**Exercise description**: Look through the data below for the string "from", and copy every line where it turns up.

··· Information supplied ···

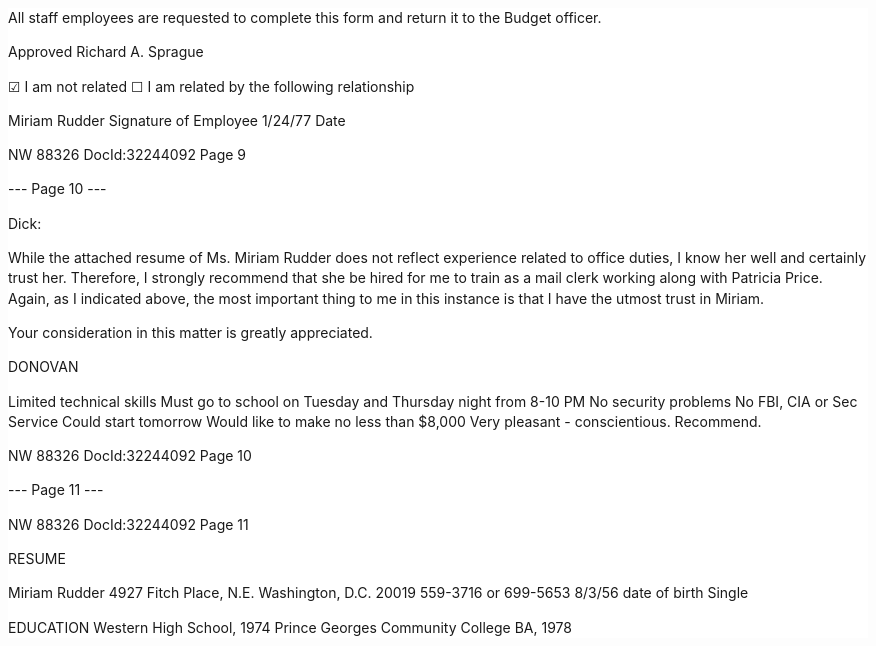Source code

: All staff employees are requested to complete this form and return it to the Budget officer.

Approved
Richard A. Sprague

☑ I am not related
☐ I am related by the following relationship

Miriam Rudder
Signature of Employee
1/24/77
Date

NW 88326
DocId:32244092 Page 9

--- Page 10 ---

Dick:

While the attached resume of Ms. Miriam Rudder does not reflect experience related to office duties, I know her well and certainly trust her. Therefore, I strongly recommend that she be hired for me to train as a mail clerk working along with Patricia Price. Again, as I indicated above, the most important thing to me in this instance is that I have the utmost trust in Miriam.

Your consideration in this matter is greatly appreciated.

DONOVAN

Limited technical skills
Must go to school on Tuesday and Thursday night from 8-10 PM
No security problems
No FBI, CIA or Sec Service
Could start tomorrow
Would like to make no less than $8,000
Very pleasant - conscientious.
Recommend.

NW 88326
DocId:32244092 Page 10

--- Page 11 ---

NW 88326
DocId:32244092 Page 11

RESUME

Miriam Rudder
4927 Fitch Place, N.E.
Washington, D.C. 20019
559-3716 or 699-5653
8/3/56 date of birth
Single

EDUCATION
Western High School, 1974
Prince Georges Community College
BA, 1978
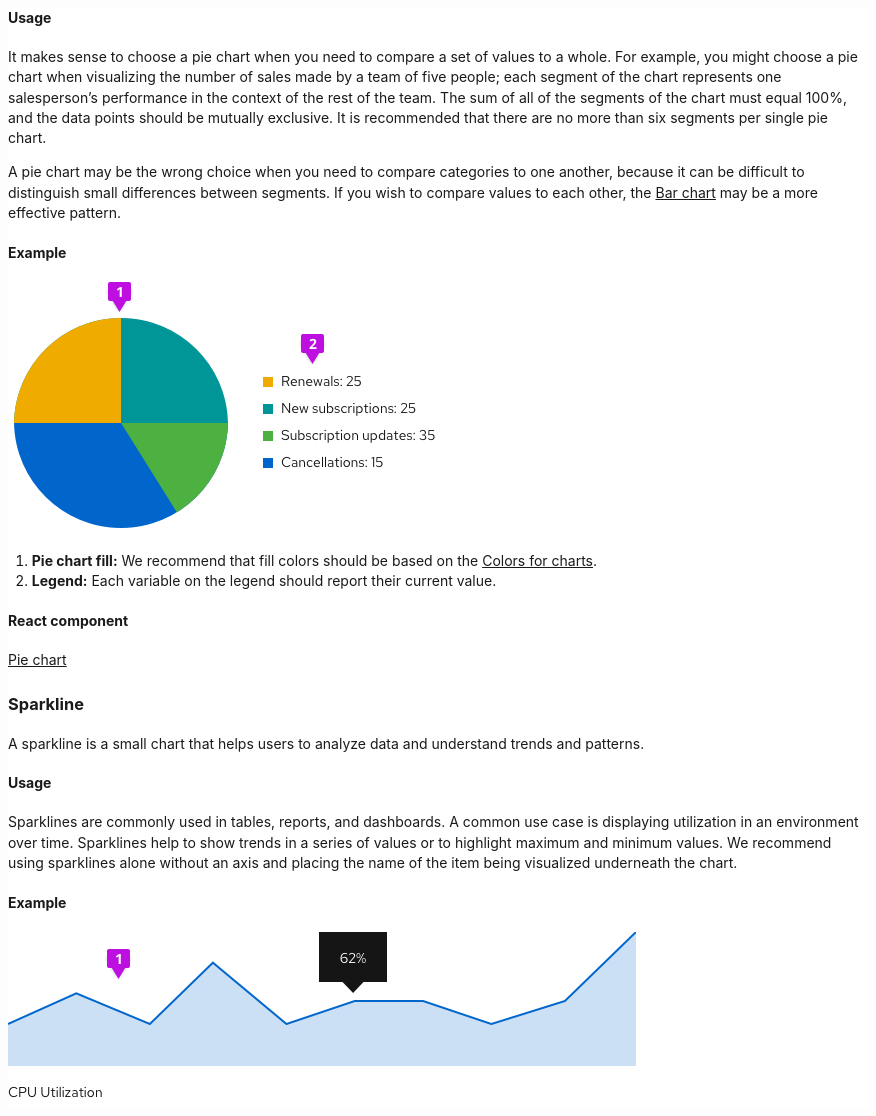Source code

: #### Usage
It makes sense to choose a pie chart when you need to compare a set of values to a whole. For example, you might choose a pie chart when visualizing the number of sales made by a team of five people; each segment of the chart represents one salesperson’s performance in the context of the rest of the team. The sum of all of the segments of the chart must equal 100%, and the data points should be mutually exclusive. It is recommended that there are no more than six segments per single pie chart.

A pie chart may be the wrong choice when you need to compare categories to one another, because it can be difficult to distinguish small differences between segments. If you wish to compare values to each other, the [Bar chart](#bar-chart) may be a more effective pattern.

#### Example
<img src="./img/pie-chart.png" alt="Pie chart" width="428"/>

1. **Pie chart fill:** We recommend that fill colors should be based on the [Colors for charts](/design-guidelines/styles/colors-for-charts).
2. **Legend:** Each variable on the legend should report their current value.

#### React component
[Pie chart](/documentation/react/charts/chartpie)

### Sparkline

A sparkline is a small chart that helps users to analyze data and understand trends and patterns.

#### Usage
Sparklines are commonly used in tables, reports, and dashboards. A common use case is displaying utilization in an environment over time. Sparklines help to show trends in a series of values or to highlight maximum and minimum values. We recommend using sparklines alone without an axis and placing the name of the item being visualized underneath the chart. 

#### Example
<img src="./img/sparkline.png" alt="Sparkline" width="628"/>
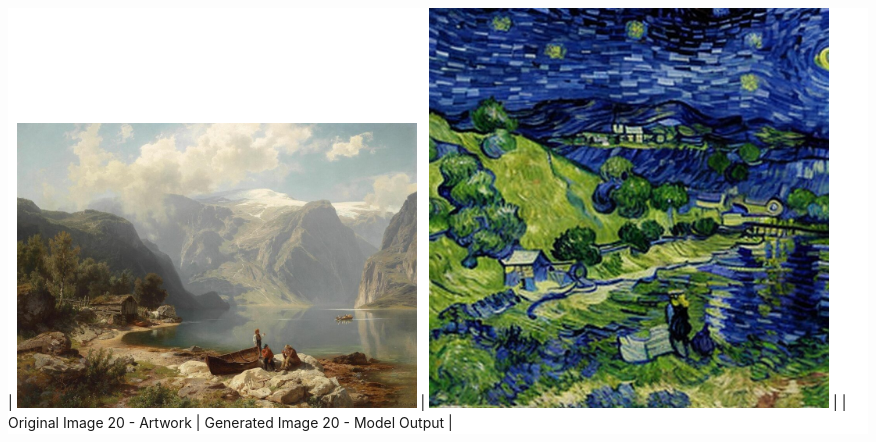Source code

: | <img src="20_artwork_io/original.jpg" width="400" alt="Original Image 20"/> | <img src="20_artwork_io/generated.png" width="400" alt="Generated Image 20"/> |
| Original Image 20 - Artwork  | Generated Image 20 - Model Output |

···
··· Information supplied ···

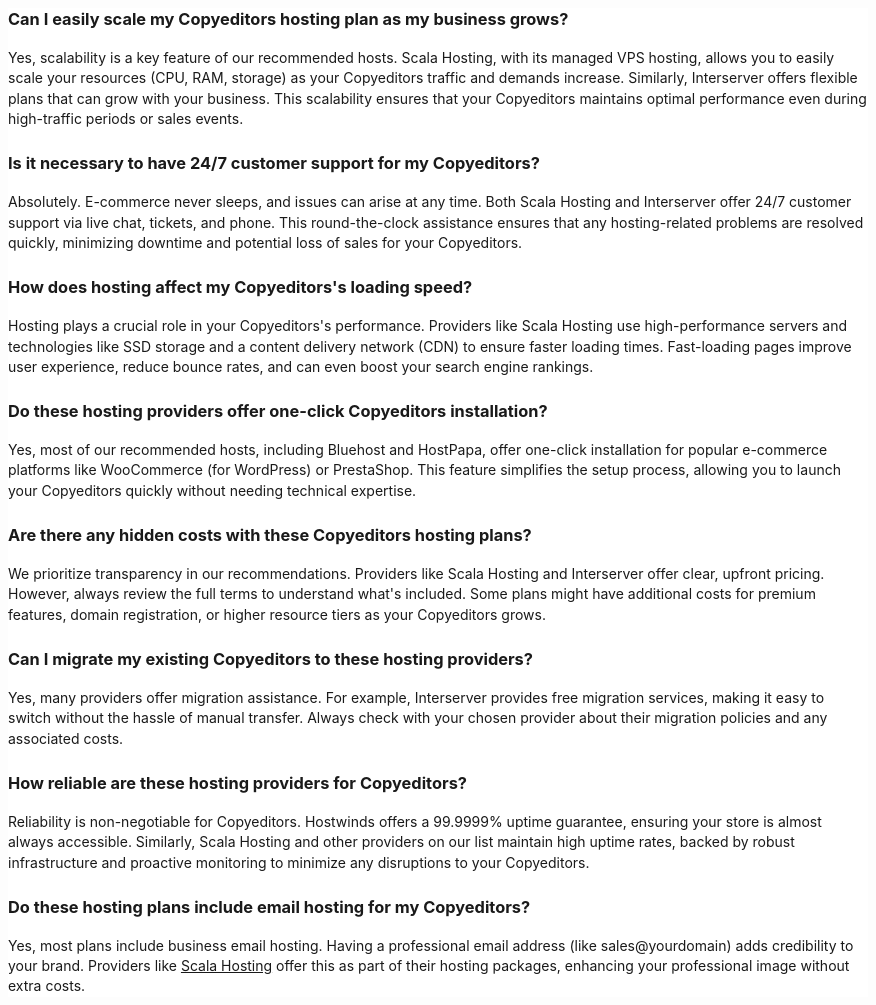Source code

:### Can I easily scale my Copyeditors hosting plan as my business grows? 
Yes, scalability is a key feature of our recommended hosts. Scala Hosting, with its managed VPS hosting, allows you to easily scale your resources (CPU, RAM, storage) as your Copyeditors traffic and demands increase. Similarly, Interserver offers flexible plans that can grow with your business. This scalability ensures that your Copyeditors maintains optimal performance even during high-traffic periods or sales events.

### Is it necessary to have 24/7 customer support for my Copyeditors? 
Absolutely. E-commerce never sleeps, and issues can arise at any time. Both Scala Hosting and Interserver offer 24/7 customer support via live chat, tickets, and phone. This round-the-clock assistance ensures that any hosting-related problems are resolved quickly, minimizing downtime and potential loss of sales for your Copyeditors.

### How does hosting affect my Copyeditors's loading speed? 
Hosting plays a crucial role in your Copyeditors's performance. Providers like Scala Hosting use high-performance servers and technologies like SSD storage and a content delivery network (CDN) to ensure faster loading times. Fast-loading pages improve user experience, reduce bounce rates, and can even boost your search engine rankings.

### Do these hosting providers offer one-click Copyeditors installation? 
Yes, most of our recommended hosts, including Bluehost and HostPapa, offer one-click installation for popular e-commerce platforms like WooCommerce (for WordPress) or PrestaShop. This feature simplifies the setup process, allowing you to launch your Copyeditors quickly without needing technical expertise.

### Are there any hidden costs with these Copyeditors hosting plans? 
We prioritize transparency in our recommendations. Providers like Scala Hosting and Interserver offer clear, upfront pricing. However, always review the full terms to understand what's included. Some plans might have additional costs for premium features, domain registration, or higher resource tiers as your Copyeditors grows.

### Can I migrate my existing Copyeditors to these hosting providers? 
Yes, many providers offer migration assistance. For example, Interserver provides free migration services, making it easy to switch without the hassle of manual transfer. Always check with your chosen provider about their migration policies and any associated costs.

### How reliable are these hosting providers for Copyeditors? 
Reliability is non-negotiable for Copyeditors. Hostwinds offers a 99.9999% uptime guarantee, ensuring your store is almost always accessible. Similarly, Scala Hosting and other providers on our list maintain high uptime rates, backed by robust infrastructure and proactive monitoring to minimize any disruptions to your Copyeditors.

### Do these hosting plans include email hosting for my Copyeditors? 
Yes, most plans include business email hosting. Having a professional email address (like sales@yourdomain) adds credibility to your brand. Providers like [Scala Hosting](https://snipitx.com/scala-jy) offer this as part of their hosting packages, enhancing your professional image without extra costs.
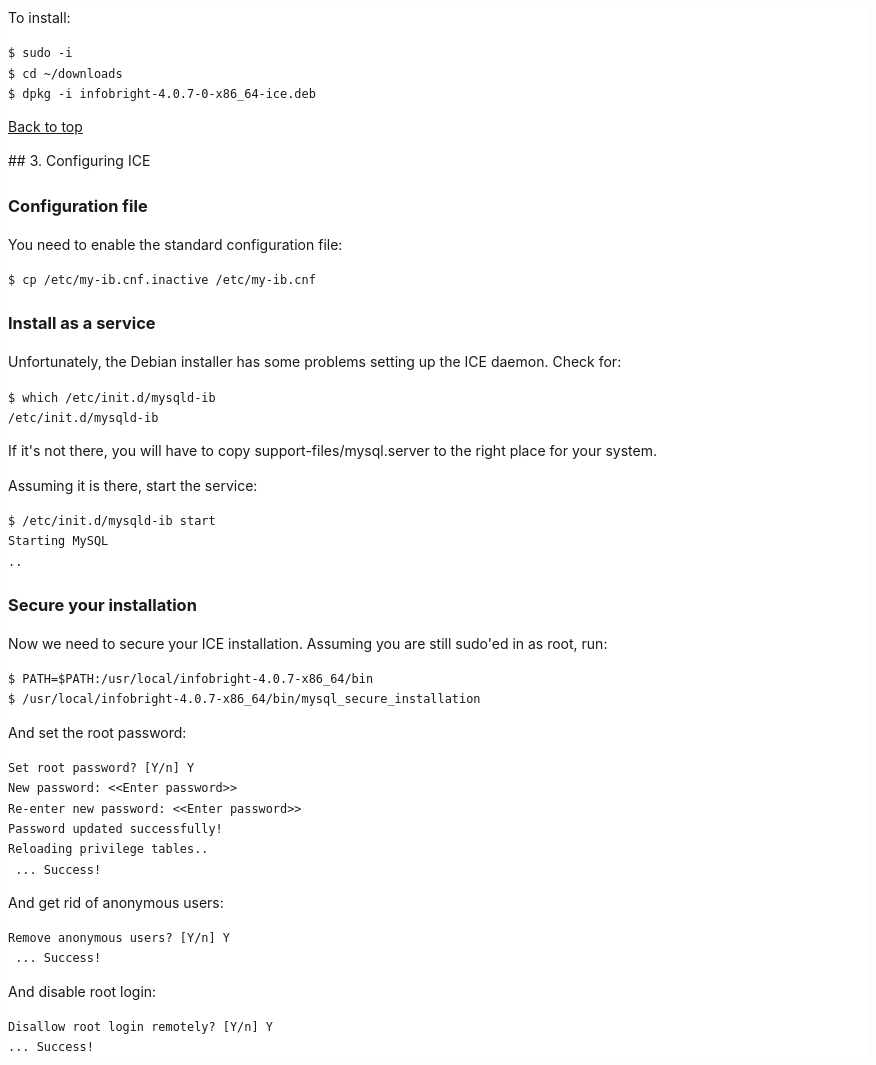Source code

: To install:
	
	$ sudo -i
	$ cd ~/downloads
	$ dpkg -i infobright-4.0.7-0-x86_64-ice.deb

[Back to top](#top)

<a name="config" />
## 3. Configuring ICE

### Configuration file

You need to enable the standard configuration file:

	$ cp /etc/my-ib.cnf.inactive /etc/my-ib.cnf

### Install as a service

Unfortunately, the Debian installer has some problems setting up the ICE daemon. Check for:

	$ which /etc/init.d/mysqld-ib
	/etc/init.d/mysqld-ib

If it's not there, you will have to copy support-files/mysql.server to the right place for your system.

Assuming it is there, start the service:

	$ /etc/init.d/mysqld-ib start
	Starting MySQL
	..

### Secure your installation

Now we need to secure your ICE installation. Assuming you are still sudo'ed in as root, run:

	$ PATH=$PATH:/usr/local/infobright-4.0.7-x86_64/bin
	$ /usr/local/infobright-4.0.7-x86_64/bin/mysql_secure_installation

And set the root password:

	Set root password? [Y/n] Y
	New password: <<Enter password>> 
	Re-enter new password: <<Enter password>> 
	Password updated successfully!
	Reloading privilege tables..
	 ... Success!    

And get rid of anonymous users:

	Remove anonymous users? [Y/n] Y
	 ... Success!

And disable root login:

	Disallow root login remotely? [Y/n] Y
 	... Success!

···
··· Information supplied ···

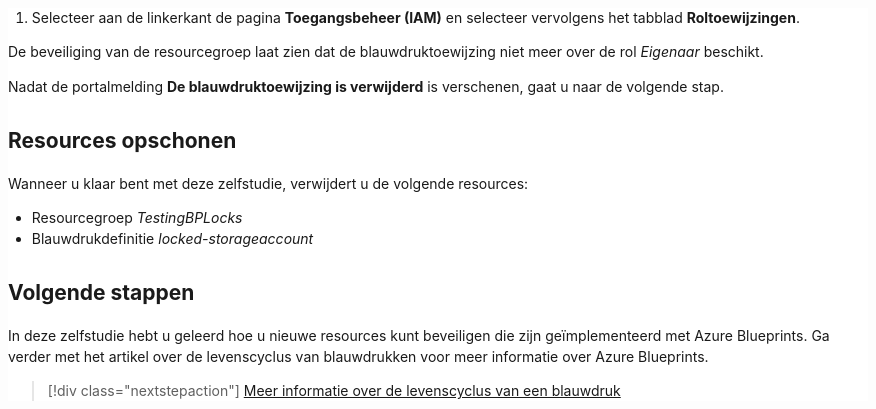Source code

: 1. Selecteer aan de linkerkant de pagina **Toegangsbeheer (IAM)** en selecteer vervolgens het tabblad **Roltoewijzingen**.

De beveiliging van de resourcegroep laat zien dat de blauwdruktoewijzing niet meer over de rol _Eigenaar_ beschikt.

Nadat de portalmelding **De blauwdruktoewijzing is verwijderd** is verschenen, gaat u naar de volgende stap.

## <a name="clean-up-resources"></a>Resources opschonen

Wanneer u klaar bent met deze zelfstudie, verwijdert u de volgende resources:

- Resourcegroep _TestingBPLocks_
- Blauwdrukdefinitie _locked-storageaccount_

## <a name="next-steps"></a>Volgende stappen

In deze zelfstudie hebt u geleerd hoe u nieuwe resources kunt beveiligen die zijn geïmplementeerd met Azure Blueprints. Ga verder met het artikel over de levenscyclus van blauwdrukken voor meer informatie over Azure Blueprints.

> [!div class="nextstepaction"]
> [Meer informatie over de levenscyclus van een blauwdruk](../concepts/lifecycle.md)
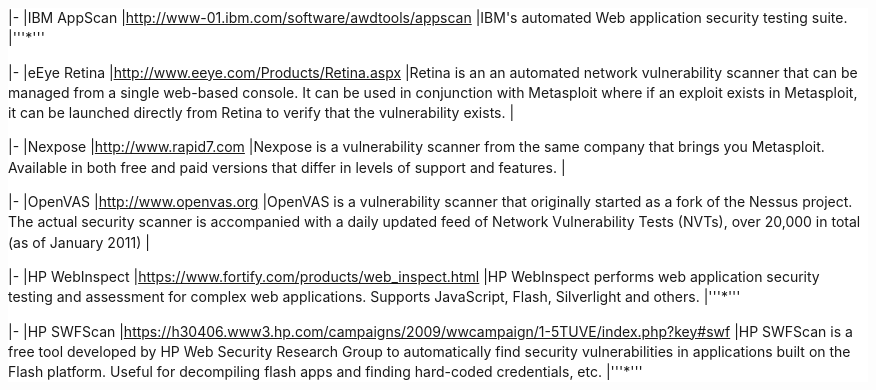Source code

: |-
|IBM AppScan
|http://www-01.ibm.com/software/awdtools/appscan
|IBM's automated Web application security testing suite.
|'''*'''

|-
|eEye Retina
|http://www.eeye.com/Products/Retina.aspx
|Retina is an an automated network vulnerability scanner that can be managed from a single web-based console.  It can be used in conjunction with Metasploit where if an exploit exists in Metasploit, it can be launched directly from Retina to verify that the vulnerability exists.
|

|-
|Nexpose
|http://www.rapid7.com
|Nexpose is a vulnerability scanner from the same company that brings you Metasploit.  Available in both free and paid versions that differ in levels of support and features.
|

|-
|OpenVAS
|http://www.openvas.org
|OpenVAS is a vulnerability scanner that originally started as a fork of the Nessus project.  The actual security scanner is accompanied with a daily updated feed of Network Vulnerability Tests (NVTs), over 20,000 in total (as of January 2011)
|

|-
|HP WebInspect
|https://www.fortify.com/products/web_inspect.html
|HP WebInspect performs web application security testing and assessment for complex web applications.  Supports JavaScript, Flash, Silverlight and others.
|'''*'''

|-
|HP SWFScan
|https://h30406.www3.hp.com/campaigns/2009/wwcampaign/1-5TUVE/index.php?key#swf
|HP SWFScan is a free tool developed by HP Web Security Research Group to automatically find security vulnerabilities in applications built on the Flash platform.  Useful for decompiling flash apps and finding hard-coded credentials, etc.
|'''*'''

···

**Solution below**:
Must go to school on Tuesday and Thursday night from 8-10 PM
|Retina is an an automated network vulnerability scanner that can be managed from a single web-based console.  It can be used in conjunction with Metasploit where if an exploit exists in Metasploit, it can be launched directly from Retina to verify that the vulnerability exists.
|Nexpose is a vulnerability scanner from the same company that brings you Metasploit.  Available in both free and paid versions that differ in levels of support and features.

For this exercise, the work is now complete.